Note: the catalyst was regenerated in the fourth run of the reusability test as follows: after the first wash with ethanol (20 mL) and removal of the reaction mixture with a capillary glass pipette (see above), the beads catalyst was washed with an aqueous solution of KI (1 M), which was prepared by dissolving KI (0.5 g, 3 mmol) in water (0.5 mL) and left under stirring for 4 h at 65 °C. By following the same procedure described in the previous section, the beads catalyst was washed with water (3*20 mL) and acetone (2*20 mL). Then, the catalyst was dried in a vacuum oven at 70 °C for 48 h and then was used for the next recycling experiment.

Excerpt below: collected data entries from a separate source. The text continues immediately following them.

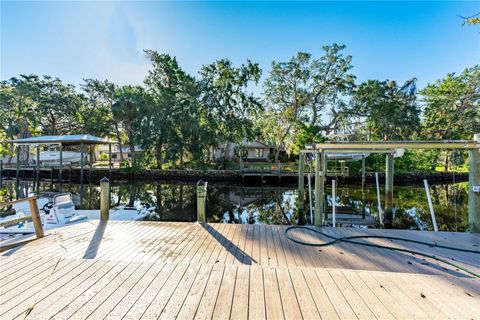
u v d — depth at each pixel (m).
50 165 18.42
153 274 2.42
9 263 2.64
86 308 1.84
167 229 4.78
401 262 3.36
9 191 13.95
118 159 32.22
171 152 18.12
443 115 21.39
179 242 4.06
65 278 2.31
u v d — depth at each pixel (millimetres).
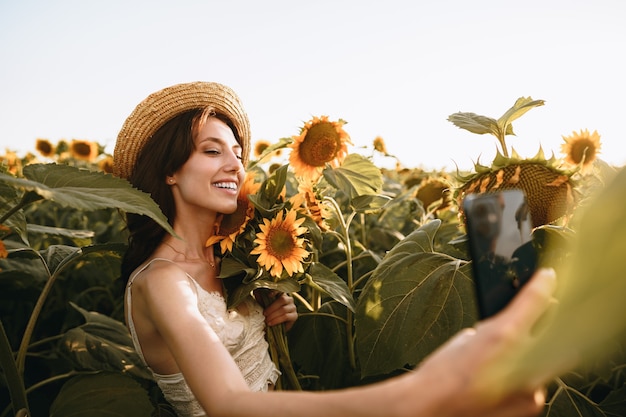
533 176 1631
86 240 2986
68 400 1841
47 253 2340
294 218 1885
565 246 1551
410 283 1917
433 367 665
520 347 479
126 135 2020
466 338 668
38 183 1320
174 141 1894
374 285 1963
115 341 2379
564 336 429
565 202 1653
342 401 799
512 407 632
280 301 2092
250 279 1926
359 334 1912
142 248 1959
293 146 2426
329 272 2137
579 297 431
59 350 2236
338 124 2408
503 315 652
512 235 910
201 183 1881
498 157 1633
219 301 1852
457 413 641
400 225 4129
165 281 1615
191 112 1941
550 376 464
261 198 1960
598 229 432
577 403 1795
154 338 1747
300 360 2334
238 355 1884
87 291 3463
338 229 3182
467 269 1886
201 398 1235
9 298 3002
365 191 2416
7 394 2658
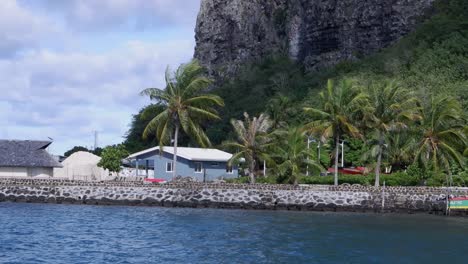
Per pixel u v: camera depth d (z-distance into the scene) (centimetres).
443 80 12938
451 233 5444
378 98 7675
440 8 16700
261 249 4269
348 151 10269
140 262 3688
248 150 7819
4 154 8388
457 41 14588
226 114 16862
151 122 7731
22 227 4956
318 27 18762
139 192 6975
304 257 4031
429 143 7725
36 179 6994
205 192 6956
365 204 6975
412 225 5969
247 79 19525
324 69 17712
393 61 14775
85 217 5781
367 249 4425
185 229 5144
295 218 6216
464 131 7819
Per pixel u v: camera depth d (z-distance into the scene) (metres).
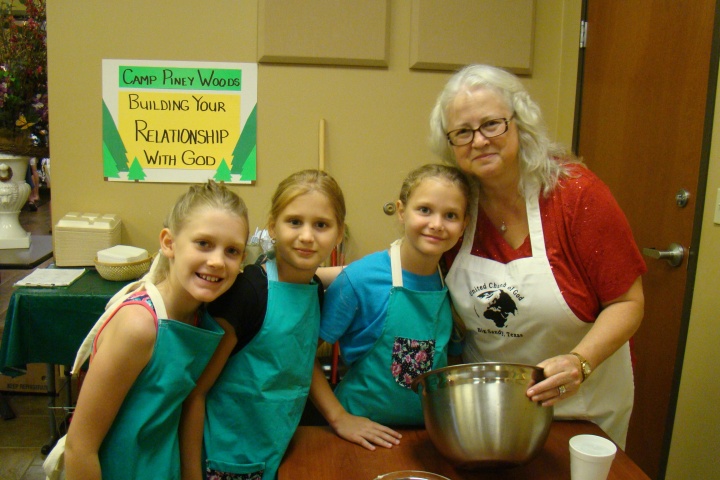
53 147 2.18
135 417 1.01
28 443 2.44
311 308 1.16
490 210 1.25
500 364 0.97
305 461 1.09
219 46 2.17
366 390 1.22
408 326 1.20
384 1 2.15
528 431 0.96
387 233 2.31
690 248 1.63
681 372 1.68
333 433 1.20
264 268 1.17
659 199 1.77
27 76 2.39
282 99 2.21
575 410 1.29
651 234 1.81
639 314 1.16
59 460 1.06
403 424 1.24
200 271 1.00
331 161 2.26
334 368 1.74
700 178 1.59
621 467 1.05
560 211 1.17
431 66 2.21
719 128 1.53
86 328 1.91
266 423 1.10
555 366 1.00
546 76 2.32
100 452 1.02
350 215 2.29
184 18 2.15
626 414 1.35
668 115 1.72
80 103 2.16
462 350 1.36
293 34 2.15
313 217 1.10
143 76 2.16
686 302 1.65
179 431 1.10
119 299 1.10
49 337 1.91
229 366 1.12
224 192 1.06
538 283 1.19
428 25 2.18
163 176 2.21
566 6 2.28
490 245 1.24
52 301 1.89
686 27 1.64
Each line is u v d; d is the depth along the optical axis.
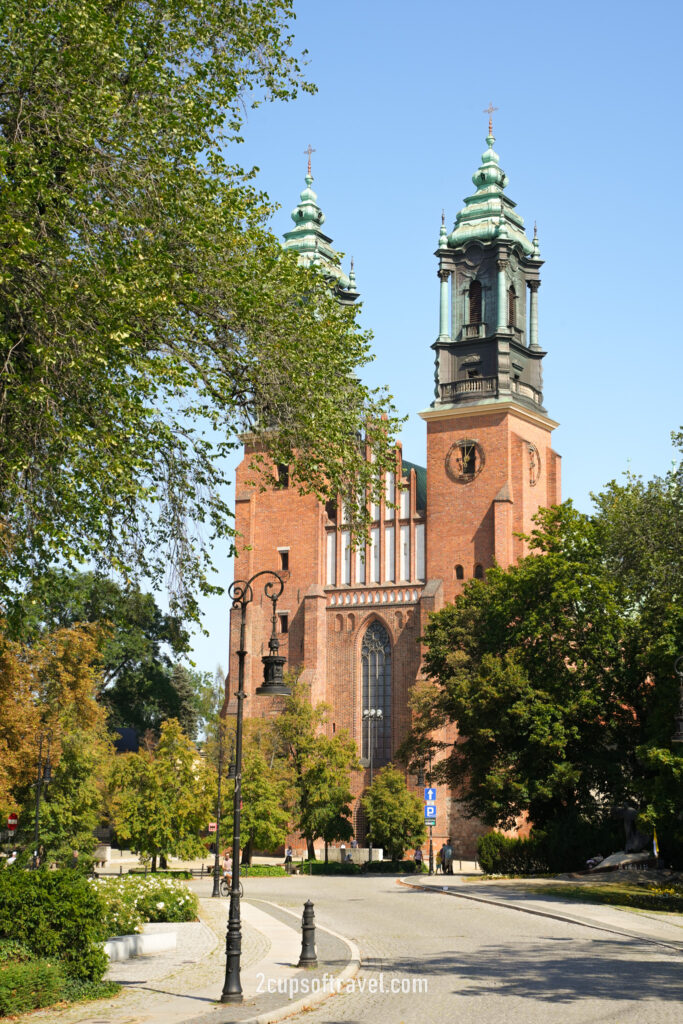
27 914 18.72
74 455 17.44
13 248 15.70
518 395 81.00
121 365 18.38
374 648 81.25
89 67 17.28
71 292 16.80
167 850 58.28
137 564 20.72
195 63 19.69
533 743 48.94
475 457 79.19
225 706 83.69
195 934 29.36
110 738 78.19
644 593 48.56
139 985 20.00
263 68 21.03
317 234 91.75
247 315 20.53
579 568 49.69
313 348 21.86
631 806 49.38
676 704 37.72
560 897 37.84
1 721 37.22
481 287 81.75
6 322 17.25
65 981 18.17
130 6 18.88
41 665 43.72
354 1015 16.25
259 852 81.88
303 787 70.25
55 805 59.22
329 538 84.00
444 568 78.81
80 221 17.89
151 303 17.53
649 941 25.36
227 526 21.48
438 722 62.84
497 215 82.12
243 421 21.72
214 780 59.22
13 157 16.81
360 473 23.30
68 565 18.89
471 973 20.38
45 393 16.31
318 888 49.50
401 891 45.56
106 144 18.02
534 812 52.06
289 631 83.06
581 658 50.00
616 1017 15.36
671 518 46.28
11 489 17.30
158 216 18.95
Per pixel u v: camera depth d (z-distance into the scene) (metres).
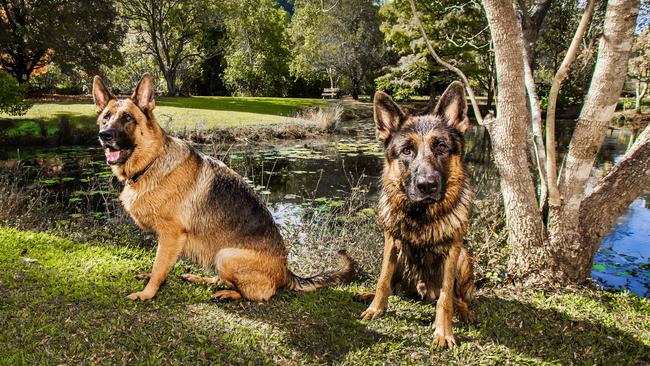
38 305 3.46
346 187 11.27
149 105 3.88
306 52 44.47
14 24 27.59
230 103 30.33
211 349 3.08
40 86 34.66
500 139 4.64
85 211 7.98
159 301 3.77
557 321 3.80
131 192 3.84
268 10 47.91
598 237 4.52
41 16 26.89
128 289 3.90
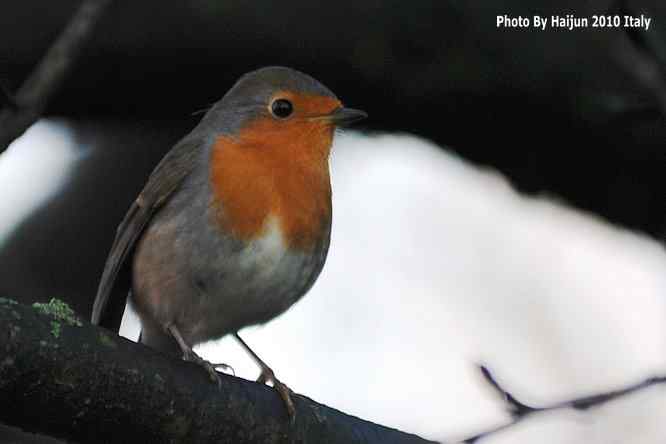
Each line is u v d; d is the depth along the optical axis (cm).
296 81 983
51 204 1389
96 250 1369
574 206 1316
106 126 1405
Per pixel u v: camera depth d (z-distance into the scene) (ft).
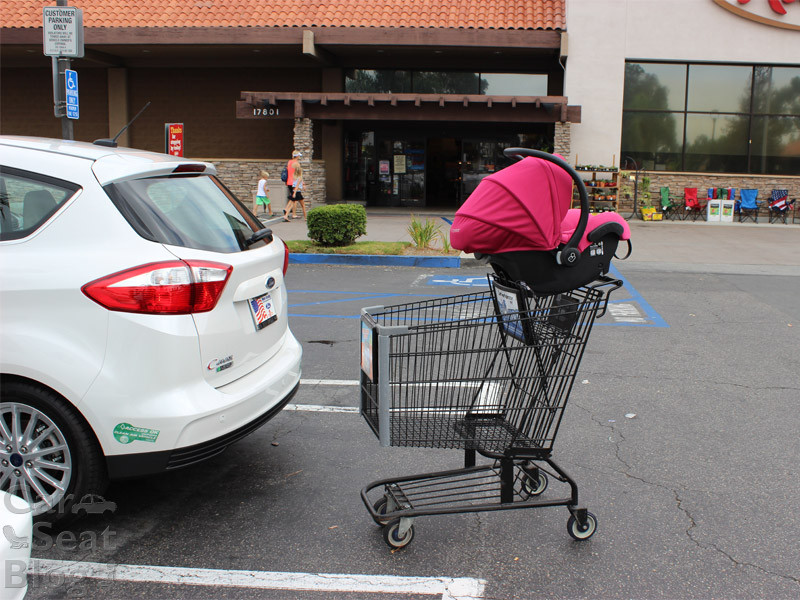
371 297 33.27
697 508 13.05
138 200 11.57
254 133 76.59
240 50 69.26
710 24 66.74
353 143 77.61
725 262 44.27
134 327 10.93
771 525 12.44
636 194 67.77
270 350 13.76
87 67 76.02
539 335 11.84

4.3. Results and discussion
The main target of this work was to develop an efficient and affordable catalytic system that can catalyse both the cycloaddition and the transcarbonation reactions in order to convert carbon dioxide, glycerol and propylene oxide into glycerol carbonate and propylene glycol in a one-pot process (Scheme 3). In our recent work, we identified Amb-900-I and Amb-OH-910-I polymeric beads as active, selective and easily separable heterogeneous catalysts for the cycloaddition reaction of CO2 with a variety of epoxides, including propylene oxide.[49] With
the purpose of combining these catalysts with a suitable catalyst for the transcarbonation reaction, we sought an optimum catalysts for the latter reaction by defining, preparing and screening a library of catalysts with basic behaviour. The first type of basic catalysts that we selected was prepared starting from the same commercially available Amberlite polymeric beads that we used to prepare Amb-900-I and Amb-OH-910-I. The parent macroscopic resin beads have a rough size distribution between 500 and 800 µm and consist of polystyrene crosslinked with divinylbenzene, containing either trimethyl ammonium chloride groups (IRA 900) or dimethyl ethanol ammonium chloride groups (IRA 910). In order to obtain catalysts with basic sites, the two resin beads were ion-exchanged with aqueous NaOH (Scheme 4). The molar loadings of OH ions in the two prepared resin beads in OH-form were determined by ion chromatography to be 2.14 mmolOH/g for Amb-900-OH and 2.58 mmolOH/g for
Amb-OH-910-OH (see Experimental Section for details). The thermal stability of the newly prepared polymeric beads in OH-form was studied by thermogravimetric analysis (Figure S1). The TGA data show a gradual weight loss in the 50-200 °C range attributed to removal of
adsorbed water, followed by a steepening of the curve after 200 °C, attributed to the combustion of the organic polymer structure of these materials. Compared to the same beads in iodide-form,[49] these data suggest that Amb-900-OH and Amb-OH-910-OH display higher
hydrophilicity, as indicated also by the FT-IR spectra (Figure S2), which display the same characteristic peaks observed for the beads in iodide-form, but with a broader and more intense band in the region where both the stretching of C=C in aromatic groups and the bending mode of H2O (~1625 cm-1) are found. SEM analysis of Amb-OH-910-OH showed a similar
inner porous structure to that previously reported for the beads in iodide-form,[49]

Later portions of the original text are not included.